Dopo aver dimostrato che le buone pratiche di fabbricazione sono un elemento indispensabile per la produzione e vendita dei cosmetici, approfondiamo il concetto di Buone Pratiche di Fabbricazione.

 

Le buone Pratiche di Fabbricazione non sono inventate da qualcuno e non sono neppure interpretabili. Esiste una Norma ISO 22716 che contando circa 20 pagine, non posso riportare integralmente (anche perché ISO Non sarebbe d’accordo) e quindi mi limiterò a dire che ci sono molti elementi da rispettare, da vari punti di vista. Cominciamo con alcuni punti relativi ai termini e alle definizioni:


*criteri di accettazione
*revisione
*lotto
*numero di lotto prodotto sfuso
*calibrazione
*pulizia
*contaminazione
*materiali di consumo
*contratto
*deviazione del controllo
*prodotto finito
*controllo in-process
*audit interno
*attrezzature principali
*Manutenzione
*operazione di fabbricazione
*operazione di confezionamento
*materiale da imballaggio
*pianta
*garanzia di qualità
*richiamo non conformi
*campione
*campionatura
*sanificazione

Queste sono alcune voci che rientrano nel rispetto delle Buone Pratiche di Fabbricazione anche se nel self-service si tratta di una sola operazione, il riempimento. Tuttavia di questi argomenti e di molti altri, è necessario “provare” che sono stati rispettati.

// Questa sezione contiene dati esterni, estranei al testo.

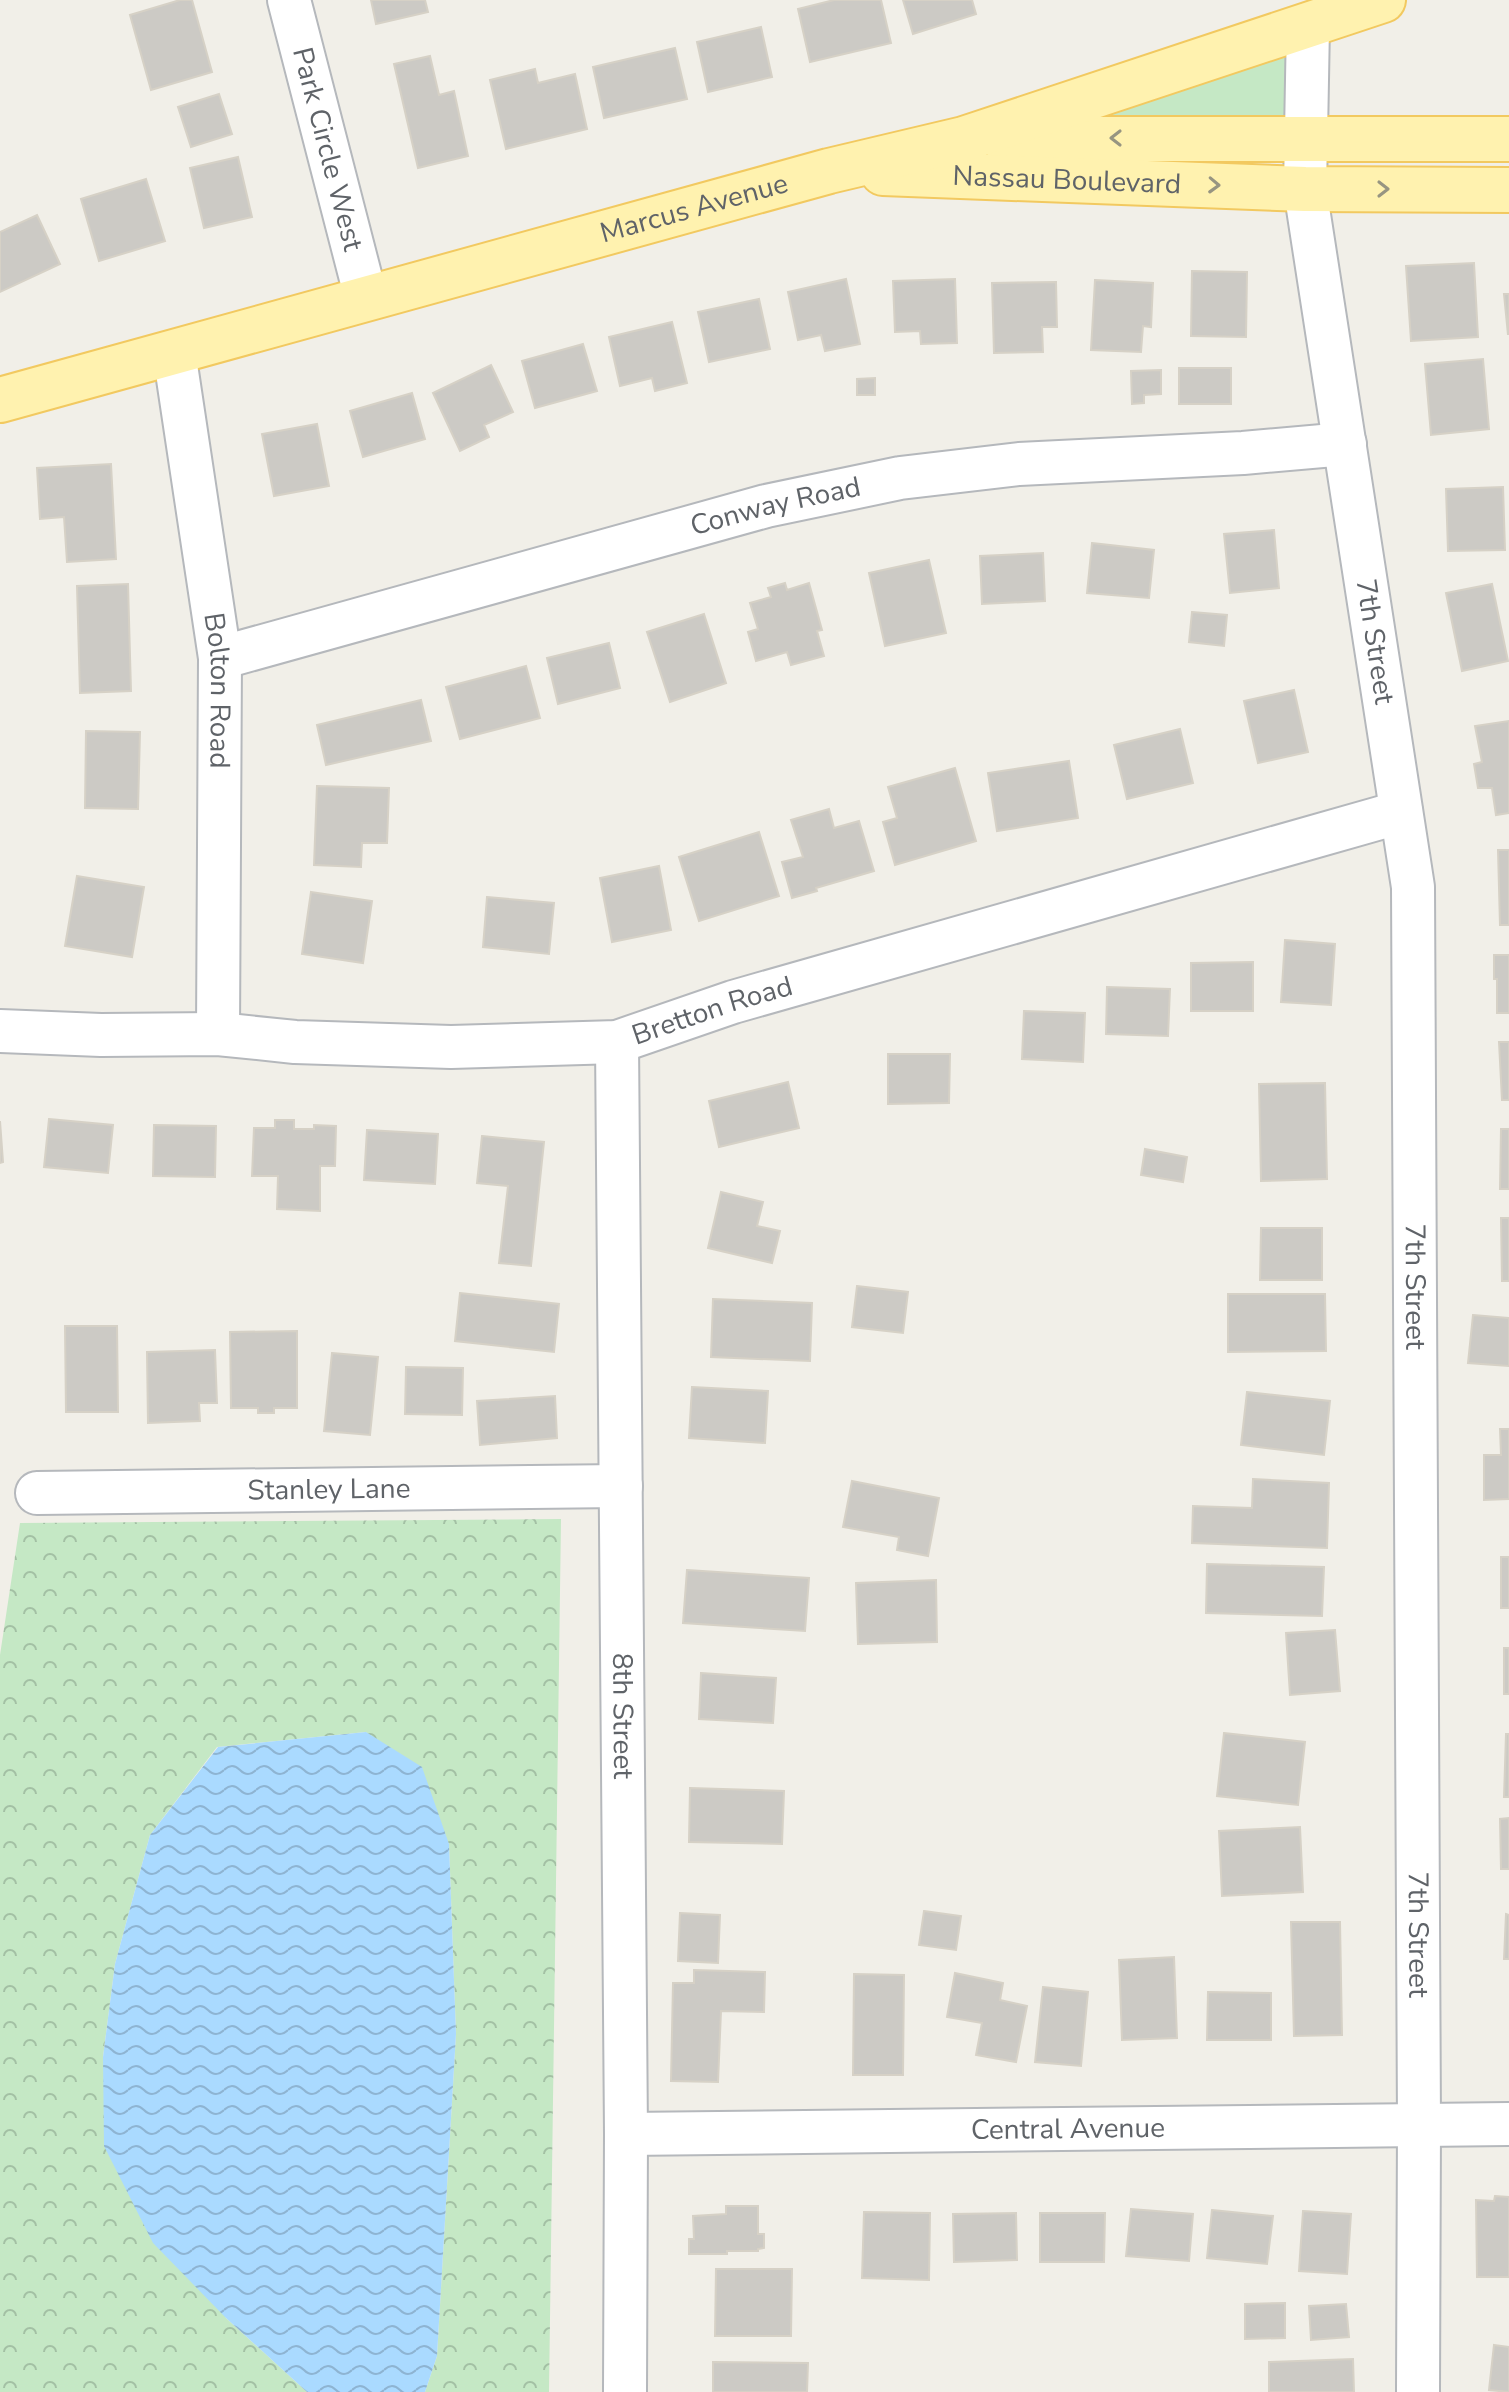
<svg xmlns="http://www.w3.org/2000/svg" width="1509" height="2392" font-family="'Nunito Sans',sans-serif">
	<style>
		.green { fill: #c5e8c5 }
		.forest { fill: url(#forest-crowns) }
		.water { fill: url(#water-waves) }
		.building { fill: #cccac5; stroke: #d6d1c6; stroke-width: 2 }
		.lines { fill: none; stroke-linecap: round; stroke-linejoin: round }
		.minor-casing { stroke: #b5b8bc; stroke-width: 46 }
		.major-casing { stroke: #f2c960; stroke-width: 48 }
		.minor { stroke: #fff; stroke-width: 42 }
		.major { stroke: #fff2af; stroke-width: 44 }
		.oneway { stroke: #979581 }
		.labels { text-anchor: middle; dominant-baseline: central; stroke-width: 8; stroke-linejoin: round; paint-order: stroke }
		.street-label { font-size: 28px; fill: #5f6368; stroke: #fff }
	</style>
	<defs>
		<pattern id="forest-crowns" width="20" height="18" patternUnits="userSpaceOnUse" patternTransform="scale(2)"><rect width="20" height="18" fill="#c5e8c5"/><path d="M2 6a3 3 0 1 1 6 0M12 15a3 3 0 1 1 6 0" fill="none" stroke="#a3c0a4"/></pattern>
		<pattern id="water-waves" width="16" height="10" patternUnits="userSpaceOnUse" patternTransform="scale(2)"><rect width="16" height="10" fill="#aadaff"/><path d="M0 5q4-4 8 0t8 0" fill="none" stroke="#8eb4d2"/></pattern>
	</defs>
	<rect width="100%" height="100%" fill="#f1efe8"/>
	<path class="green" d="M1299,37V130L1014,131Z"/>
	<path class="forest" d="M561,1519L549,2392H425L437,2356L456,2034L449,1844L366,1732L217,1747L150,1835L115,1964L103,2057L226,2318L307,2392H0V1655L20,1523Z"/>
	<path class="water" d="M366,1732L422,1767L449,1844L456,2034L437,2356L425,2392H307L226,2318L153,2243L104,2146L103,2057L115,1964L150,1835L218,1747Z"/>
	<path class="building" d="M180,0H192L212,72L151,90L130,15Z
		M371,0H425L428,12L376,24Z
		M834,0H881L891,43L810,62L798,9Z
		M903,0H972L976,14L913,34Z
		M761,27L772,77L708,92L697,42Z
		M675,48L687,99L604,118L593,67Z
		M430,56L439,95L454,91L468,156L418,168L394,64Z
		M535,69L538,83L575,74L587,129L506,149L490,80Z
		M219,94L232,134L191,147L178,107Z
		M238,157L252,217L204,228L190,168Z
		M146,179L165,241L99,261L81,199Z
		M37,215L60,264L0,292V232Z
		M1474,263L1478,337L1411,341L1406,266Z
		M1192,271L1247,272L1246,337L1191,336Z
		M846,279L860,344L825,351L821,335L798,340L788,292Z
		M955,279L957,343L921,344L920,331L895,332L893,281Z
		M1095,280L1153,283L1151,327L1143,326L1141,352L1091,350Z
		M1056,282L1057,327H1042L1043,352L994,353L992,283Z
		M1504,294H1509L1508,335Z
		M759,299L770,349L709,362L698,312Z
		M672,322L687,383L655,391L652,378L620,386L609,337Z
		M583,344L597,391L535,408L522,361Z
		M1483,359L1489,429L1431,435L1425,364Z
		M491,365L513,412L484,425L489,437L460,451L433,393Z
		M1179,368H1231V404H1179Z
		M1161,370V394L1144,395V403L1132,404L1131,371Z
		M875,378V395H857V379Z
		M412,393L425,439L363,457L350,411Z
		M317,424L329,486L274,496L262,434Z
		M111,464L116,559L67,562L64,517L40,519L37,468Z
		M1503,487L1505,550L1448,551L1446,489Z
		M1274,530L1279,588L1230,593L1224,534Z
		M1092,543L1154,550L1149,598L1087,593Z
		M1043,553L1045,601L982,604L980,556Z
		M929,560L946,633L885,646L869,573Z
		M785,583L787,590L809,583L822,630L817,631L824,656L791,665L787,652L756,661L748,632L758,629L750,603L771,597L768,588Z
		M128,584L131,691L80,693L77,586Z
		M1492,584L1508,661L1462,671L1446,593Z
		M1192,612L1227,615L1224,646L1189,642Z
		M704,614L726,683L670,702L647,632Z
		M609,643L620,688L558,704L547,658Z
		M526,666L540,718L460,739L446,687Z
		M1294,690L1308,752L1258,763L1244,701Z
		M421,700L431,741L326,765L317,725Z
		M1509,721V813L1496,815L1492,788H1478L1474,764L1482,762L1475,726Z
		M1180,729L1193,783L1127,799L1114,745Z
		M86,731L140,732L138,809L85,808Z
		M1069,761L1078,818L997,831L988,773Z
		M955,768L976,841L895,865L883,822L897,818L888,787Z
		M317,786L389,788L387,843H362L361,867L314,865Z
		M829,809L834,828L859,821L874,871L816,888L817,891L792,898L782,862L803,857L791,820Z
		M759,832L779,896L699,921L679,857Z
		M1498,850H1509V925H1500Z
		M659,866L671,930L612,942L600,878Z
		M77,876L144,887L132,957L65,946Z
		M311,892L372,901L363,963L302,954Z
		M487,897L554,903L549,954L483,947Z
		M1285,940L1335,944L1331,1005L1281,1002Z
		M1494,955H1509V1013H1497V979H1494Z
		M1253,962V1011H1191V963Z
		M1107,987L1170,989L1168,1036L1106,1034Z
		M1024,1011L1085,1013L1083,1062L1022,1059Z
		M1499,1042H1509V1100H1502Z
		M888,1054H950L949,1103L888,1104Z
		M788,1082L799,1128L719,1147L709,1101Z
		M1325,1083L1327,1179L1261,1181L1259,1084Z
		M49,1119L113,1125L108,1173L44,1167Z
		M275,1120H294V1129H314V1125L336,1126L335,1166H320V1211L277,1209L278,1176H252L254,1128H275Z
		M0,1121L3,1162L0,1163Z
		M154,1125L216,1126L215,1177L153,1176Z
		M1501,1129H1509V1189H1500Z
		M367,1130L438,1134L435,1184L364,1180Z
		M482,1136L544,1142L531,1266L499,1263L508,1186L477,1183Z
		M1145,1149L1187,1157L1183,1182L1141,1175Z
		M721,1192L763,1202L757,1226L780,1231L772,1263L708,1248Z
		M1501,1218H1509V1281H1502Z
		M1261,1228H1322V1280H1260Z
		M857,1286L908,1292L903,1333L852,1327Z
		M460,1293L559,1304L554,1352L455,1341Z
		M1228,1294H1325L1326,1351L1228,1352Z
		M713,1299L812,1303L810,1361L711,1357Z
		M1473,1315L1509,1318V1366L1468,1363Z
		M65,1326H117L118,1412H66Z
		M297,1331V1408H274V1413H258V1408H231L230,1332Z
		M215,1350L217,1403H199L200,1421L148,1423L147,1352Z
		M332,1353L378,1357L370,1435L324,1431Z
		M406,1367L463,1368L462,1415L405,1414Z
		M692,1387L768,1391L765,1443L689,1438Z
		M1247,1392L1330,1401L1324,1455L1241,1445Z
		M555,1396L557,1438L480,1445L477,1401Z
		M1500,1429H1509V1499L1484,1500V1455H1501Z
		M1253,1479L1329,1483L1327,1548L1192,1543L1193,1506L1252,1508Z
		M852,1481L939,1498L928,1556L897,1550L899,1537L843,1527Z
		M1501,1557H1509V1608H1501Z
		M1207,1564L1324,1567L1322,1616L1206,1613Z
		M687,1570L809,1578L805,1631L683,1623Z
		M936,1580L937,1642L858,1644L856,1583Z
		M1335,1630L1340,1691L1290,1695L1286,1633Z
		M1504,1648H1509V1694H1504Z
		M701,1673L776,1678L773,1723L699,1719Z
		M1224,1733L1305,1742L1298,1805L1217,1796Z
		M1506,1734H1509V1797H1504Z
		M690,1788L784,1791L782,1844L689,1842Z
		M1509,1818V1869H1501L1500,1819Z
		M1300,1827L1303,1892L1222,1896L1219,1831Z
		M924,1911L961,1916L956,1950L919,1945Z
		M680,1913L720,1915L718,1963L678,1961Z
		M1506,1914L1509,1915V1959H1504Z
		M1291,1922H1340L1342,2035L1294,2036Z
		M1174,1957L1177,2038L1122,2040L1119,1960Z
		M694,1970L765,1972L764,2012L721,2011L718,2082L671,2081L673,1983H694Z
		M955,1973L1003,1983L1000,2000L1027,2006L1016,2062L976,2055L982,2023L947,2017Z
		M854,1974L904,1975L903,2075H853Z
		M1043,1987L1088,1992L1081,2066L1035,2062Z
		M1208,1992L1271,1993V2040H1207Z
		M1495,2196L1509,2197V2277H1477L1476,2200L1494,2201Z
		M726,2206H758V2234H764V2248L758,2249V2251H727V2254H689V2239H694L693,2216L726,2214Z
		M1131,2209L1193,2214L1189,2261L1126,2256Z
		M1212,2210L1273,2216L1267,2264L1207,2258Z
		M1303,2211L1351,2214L1347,2274L1299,2271Z
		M864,2212L930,2213L929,2280L862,2278Z
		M1016,2213L1017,2260L954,2262L953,2214Z
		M1040,2213H1105L1104,2262H1040Z
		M716,2269H792L791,2336H715Z
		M1285,2303V2338L1245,2339V2304Z
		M1346,2304L1349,2337L1311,2340L1309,2306Z
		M1494,2345L1509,2347V2392L1489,2390Z
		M1353,2359L1354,2392H1269V2362Z
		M713,2362L808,2363L807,2392H713Z"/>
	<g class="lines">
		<defs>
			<g id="minor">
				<path id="s1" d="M289,0L366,298"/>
				<path id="s2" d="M1308,25L1305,189L1413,887L1419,2125L1418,2392"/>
				<path id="s3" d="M174,352L220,658L218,1034"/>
				<path id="s4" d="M220,658L766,506L900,478L1019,464L1243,453L1345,444"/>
				<path id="s5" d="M0,1031L101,1035L218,1034L295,1042L451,1047L617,1042L733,1002L1401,812"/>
				<path id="s6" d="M617,1042L626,2134L625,2392"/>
				<path id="s7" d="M37,1493L621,1486"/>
				<path id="s8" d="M626,2134L1509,2124"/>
			</g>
			<g id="major">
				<path d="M1003,139H1509"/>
				<path id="s9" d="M883,173L1305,189L1509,190"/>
				<path id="s10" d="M0,400L829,171L964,139L1383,0"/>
			</g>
		</defs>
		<use href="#minor" class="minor-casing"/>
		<use href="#major" class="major-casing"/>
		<use href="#minor" class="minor"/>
		<use href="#major" class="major"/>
	</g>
	<defs><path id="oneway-chevron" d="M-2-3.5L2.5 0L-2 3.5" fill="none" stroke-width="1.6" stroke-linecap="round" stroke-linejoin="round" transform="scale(2)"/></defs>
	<g class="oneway">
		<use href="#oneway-chevron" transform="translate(1116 138) rotate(180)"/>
		<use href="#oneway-chevron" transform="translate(1214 185) rotate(2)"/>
		<use href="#oneway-chevron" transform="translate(1383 189)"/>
	</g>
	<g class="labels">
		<g class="street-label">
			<text stroke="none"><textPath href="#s1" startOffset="154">Park Circle West</textPath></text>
			<text stroke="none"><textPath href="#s9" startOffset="184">Nassau Boulevard</textPath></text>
			<text stroke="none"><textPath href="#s10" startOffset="720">Marcus Avenue</textPath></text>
			<text stroke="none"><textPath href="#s4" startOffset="576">Conway Road</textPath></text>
			<text stroke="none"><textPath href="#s2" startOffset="622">7th Street</textPath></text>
			<text stroke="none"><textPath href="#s3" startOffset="342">Bolton Road</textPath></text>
			<text stroke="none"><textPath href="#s5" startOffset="718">Bretton Road</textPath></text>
			<text stroke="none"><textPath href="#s2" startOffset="1270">7th Street</textPath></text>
			<text stroke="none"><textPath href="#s7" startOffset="292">Stanley Lane</textPath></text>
			<text stroke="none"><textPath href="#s6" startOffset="674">8th Street</textPath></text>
			<text stroke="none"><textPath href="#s2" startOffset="1918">7th Street</textPath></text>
			<text stroke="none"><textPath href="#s8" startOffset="442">Central Avenue</textPath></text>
		</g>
	</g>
</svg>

Ma io, in un negozio non ho mai visto fare degli audit interni, mai visto un documento con i criteri di accettazione del Bulk, e via dicendo.

 

Ma le GMP (così si chiamano in tutto il Mondo le Buone Pratiche di Fabbricazione) prevedono ben altro come i corsi da far fare ai dipendenti, le operazioni di pulizia, la registrazione dei dati, la precisione e l’omologazione degli strumenti di misurazione (bilance eccetera).

Come ho detto si tratta di diciannove pagine di prescrizioni, prescrizioni impossibili da rispettare in un normale negozio.

 

Ma c’è di più! Occorre che anche le strutture fisiche dove avviene il riempimento rispettino le indicazioni contenute nel Decreto ministeriale 9 luglio 1987, n. 328, ad esempio:

La normativa italiana ha fissato con questo Decreto i criteri di massima in ordine all’idoneità dei locali e delle attrezzature delle officine di produzione cosmetica, indicando, nelle linee essenziali, i requisiti fondamentali e le procedure per l’applicazione delle norme di buona fabbricazione dei cosmetici.

Ecco i punti salienti:

 

Locali ed aree (1)

...Distinti e separati …ottimizzazione logica di flusso lavorativo

No diretta comunicazione vendita al dettaglio

No promiscuità sostanze vietate

No promiscuità sostanze pericolose

 

Locali ed aree (2)

….costruiti in modo tale da permettere una facile ed adeguata pulizia. Pareti e pavimenti devono avere superfici lisce prive di connessioni, costituite da idonei materiali di facile pulizia e sanitizzazione…

…..rispondenti alle norme inerenti alla sicurezza ed all’igiene del lavoro, dotati dei più specifici ed aggiornati accorgimenti tecnici atti a garantire l’idoneità igienico-ambientale.

 

Attrezzature

…..Impianti..macchinari...attrezzature realizzati in materiali idonei ed installati in modo tale da garantire il prodotto sotto il profilo igienico-sanitario e da consentire agevole, rapida e completa pulizia….

 

Acqua

...controllata per verificarne adeguatezza chimico-fisica e microbiologica

…separazione fisica impianti acqua potabile e non potabile.

 

Strutture igienico-sanitarie

Proporzionali a numero operatori…facilmente lavabili e sanitizzabili…

distinte e separate da altri ambienti produttivi e di stoccaggio

armadietti individuali lavabili e sanitizzabili, sepimentati….

Previsti idonei mezzi di allontanamento dei rifiuti…per evitare problemi contaminazione chimica e microbiologica….

 

Personale

Vietata detenzione e consumo alimenti bevande….

Formazione su problemi igienico-sanitari e istruzione su utilizzo mezzi di protezione individuale….

 

Organizzazione

….lavoro idoneamente organizzato

…monitoraggio periodico stato pulizia ed igiene..al fine di individuare metodi pulizia e sanitizzazione ordinaria e straordinaria…..

 

In conclusione e dato che in nessun negozio si possono rispettare queste norme, è evidente che la vendita self-service di prodotti cosmetici è contraria alla Legge vigente.

 

Può non piacere ed allora occorre far pressione sul legislatore affinché emani delle norme che permettano questo tipo di distribuzione di prodotti cosmetici. Fino ad allora però non è possibile.